Kessler also quotes Olli Heinonen now at Harvard. He ran the International Atomic Energy (IAEA) safeguards section during the 2003 to 2005 talks between Iran and three European powers (France, Germany, and Britain). Heinonen told Kessler, “It is true that 20-percent enriched uranium stocks have decreased, but Iran is still producing uranium enriched up to 5-percent uranium. The latter stocks have actually increased when you talk about stocks of UF6 [uranium hexafluoride] and other chemical compounds.”
In the nuclear fuel cycle, “hex” or UF6 is gas suitable for use in enrichment operations, for example, to enrich gas to bomb-making levels of about 90 percent. It is more difficult to enrich from zero to 20 percent than to enrich from 20 to 90. So having even small amounts of “hex” is an avenue to bomb-making fuel.
In a related vein, David Albright and colleagues at the Institute for Science and International Security (ISIS) state, “Despite the fact that Iran no longer has a stock of near 20 percent low enriched uranium (LEU) in hexafluoride form, it retains a significant portion of this material in the form of oxide. Under the July 2014 extension of the interim deal of the Joint Plan of Action, Iran pledged to convert 25 kilograms of LEU oxide into fuel assemblies for the Tehran Research Reactor.” A large quantity of this LEU is recoverable and usable in fuel or in a breakout to nuclear weapons.
Moreover, Mark Hibbs, an expert in conversion and contributor to Arms Control Wonk, states, “Iran could process its entire inventory of 20-percent-enriched U3O8 to produce UF6 in a matter of a few weeks,” much less time for breakout than the Obama administration’s goal of a minimum of 12 months. Indeed, enrichment up to 3.5 percent purity is roughly 60 percent of what is needed to enrich further for weapons-grade uranium. Enriched uranium in oxide form, moreover, can be prepared for further enrichment in about two weeks.
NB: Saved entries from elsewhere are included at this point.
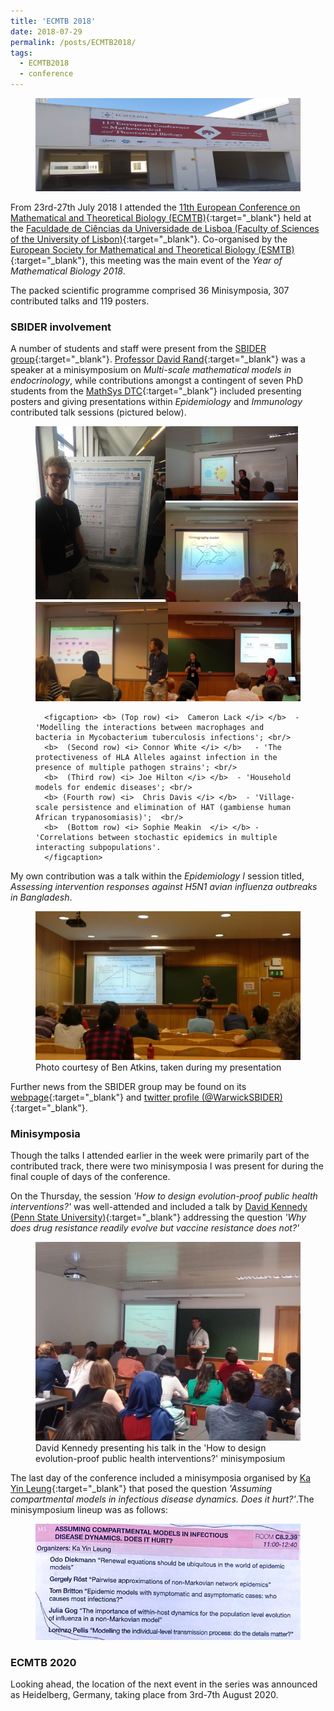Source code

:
 ```yaml
---
title: 'ECMTB 2018'
date: 2018-07-29
permalink: /posts/ECMTB2018/
tags:
  - ECMTB2018
  - conference
---
```


[ECMTB2018_Web]: http://www.ecmtb2018.org
[LisbonUni]: https://ciencias.ulisboa.pt/en
[ESMTB_link]: https://www.esmtb.org

[SBIDERweb_link]: https://warwick.ac.uk/fac/cross_fac/zeeman_institute/
[SBIDERTwitter_link]: https://twitter.com/WarwickSBIDER

[MathSys_link]: https://warwick.ac.uk/fac/sci/mathsys/
[DR_link]: http://www.davidrand.co.uk

[DK_link]: http://www.thereadgroup.net/author/david/
[KYL_link]: https://www.su.se/profiles/kleun-1.292561
[JG_link]: http://www.damtp.cam.ac.uk/people/j.r.gog/

<figure>
  <img src="/images/ECMTB2018/featured.jpg" alt=""/>
</figure>

From 23rd-27th July 2018 I attended the [11th European Conference on Mathematical and Theoretical Biology (ECMTB)][ECMTB2018_web]{:target="_blank"} held at the [Faculdade de Ci&#234;ncias da Universidade de Lisboa (Faculty of Sciences of the University of Lisbon)][LisbonUni]{:target="_blank"}. Co-organised by the [European Society for Mathematical and Theoretical Biology (ESMTB)][ESMTB_link]{:target="_blank"}, this meeting was the main event of the *Year of Mathematical Biology 2018*.

The packed scientific programme comprised 36 Minisymposia, 307 contributed talks and 119 posters.

### SBIDER involvement

A number of students and staff were present from the [SBIDER group][SBIDERweb_link]{:target="_blank"}. [Professor David Rand][DR_link]{:target="_blank"} was a speaker at a minisymposium on *Multi-scale mathematical models in endocrinology*, while contributions amongst a contingent of seven PhD students from the [MathSys DTC][Mathsys_link]{:target="_blank"} included presenting posters and giving presentations within *Epidemiology* and *Immunology* contributed talk sessions (pictured below).

<figure>
  <img src="/images/ECMTB2018/ECMTB2018_CameronPoster.jpg" alt="Presenting photo" align="left" width="49%" />
  <img src="/images/ECMTB2018/ECMTB2018_ConnorTalk.jpg" alt="Presenting photo" width="50%"/>
    <img src="/images/ECMTB2018/ECMTB2018_JoeTalk.jpg" alt="Presenting photo" align="left" width="50%"/>
  <img src="/images/ECMTB2018/ECMTB2018_ChrisTalk.jpeg" alt="Presenting photo" align="left"  width="50%"/>
    <img src="/images/ECMTB2018/ECMTB2018_SophieTalk.jpg" alt="Presenting photo"  width="50%"/>

      <figcaption> <b> (Top row) <i>  Cameron Lack </i> </b>  - 'Modelling the interactions between macrophages and bacteria in Mycobacterium tuberculosis infections'; <br/>
      <b>  (Second row) <i> Connor White </i> </b>   - 'The protectiveness of HLA Alleles against infection in the presence of multiple pathogen strains'; <br/>
      <b>  (Third row) <i> Joe Hilton </i> </b>  - 'Household models for endemic diseases'; <br/>
      <b> (Fourth row) <i>  Chris Davis </i> </b>  - 'Village-scale persistence and elimination of HAT (gambiense human African trypanosomiasis)';  <br/>
      <b>  (Bottom row) <i> Sophie Meakin  </i> </b> - 'Correlations between stochastic epidemics in multiple interacting subpopulations'.
      </figcaption>
</figure>

My own contribution was a talk within the *Epidemiology I* session titled, *Assessing intervention responses against H5N1 avian influenza outbreaks in Bangladesh*.
<figure>
  <img src="/images/ECMTB2018/LisbonTalkPhoto.jpeg" alt="Presenting photo"/>
      <figcaption> Photo courtesy of Ben Atkins, taken during my presentation </figcaption>
</figure>


Further news from the SBIDER group may be found on its [webpage][SBIDERweb_link]{:target="_blank"} and [twitter profile (@WarwickSBIDER)][SBIDERTwitter_link]{:target="_blank"}.

### Minisymposia

Though the talks I attended earlier in the week were primarily part of the contributed track, there were two minisymposia I was present for during the final couple of days of the conference.

On the Thursday, the session *'How to design evolution-proof public health interventions?'* was well-attended and included a talk by [David Kennedy (Penn State University)][DK_link]{:target="_blank"} addressing the question *'Why does drug resistance readily evolve but vaccine resistance does not?'*

<figure>
  <img src="/images/ECMTB2018/DKennedyTalk.jpg" alt="Presenting photo"/>
      <figcaption> David Kennedy presenting his talk in the 'How to design evolution-proof public health interventions?' minisymposium </figcaption>
</figure>

The last day of the conference included a minisymposia organised by [Ka Yin Leung][KYL_link]{:target="_blank"} that posed the question *'Assuming compartmental models in infectious disease dynamics. Does it hurt?'*.The minisymposium lineup was as follows:

<figure>
  <img src="/images/ECMTB2018/MS_schedule.jpeg" alt="Presenting photo"/>
</figure>

### ECMTB 2020

Looking ahead, the location of the next event in the series was announced as Heidelberg, Germany, taking place from 3rd-7th August 2020.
The above comments are from a specialist who headed an important section of the IAEA (Heinonen), a former IAEA nuclear weapons inspector (Albright), and an expert in conversion (Hibbs). They are independents with no axe to grind in the dispute between Capitol Hill and the Executive branch about Iran’s nuclear progress.
The Way Forward
Coming into the Oval Office, President Obama expressed a preference for bipartisanship but has recently transitioned to a more partisan approach to governing. Republicans have done their part, mostly for good reasons, in pushing him toward partisanship. That said, however, the Nuclear Weapon Free Iran Act of 2015 (Kirk-Menendez bill) offers a humongous chance to revert to his original professed inclination toward bipartisanship.
Many Republicans consider his stated preference for bipartisanship to be fake posturing. On one hand, this Republican believes the mantra of changing Washington was genuine. On the other hand, I am critical of the president’s being more concerned with how Iran would interpret any new sanctions than with how his congressional allies are advocating conditional sanctions that do not begin immediately.
With the oil price drop, effects of current sanctions, and overextended Iranian involvement in Yemen, Lebanon, Syria, and the Palestinian territories, President Obama’s negotiating hand is much stronger than the Supreme Leader Ali Khamenei’s. Hence, the moment is ripe for reversion to professed bipartisanship by seizing the moment offered by his allies on Capitol Hill. If not now, when? Now is the time to lead the congressional consensus against Iran’s developing the bomb. Now is the time for a ceasefire in the war for Washington over sanctions against Tehran and its march toward becoming a threshold nuclear weapon state.
This post has been updated to reflect the outcome of Thursday’s vote.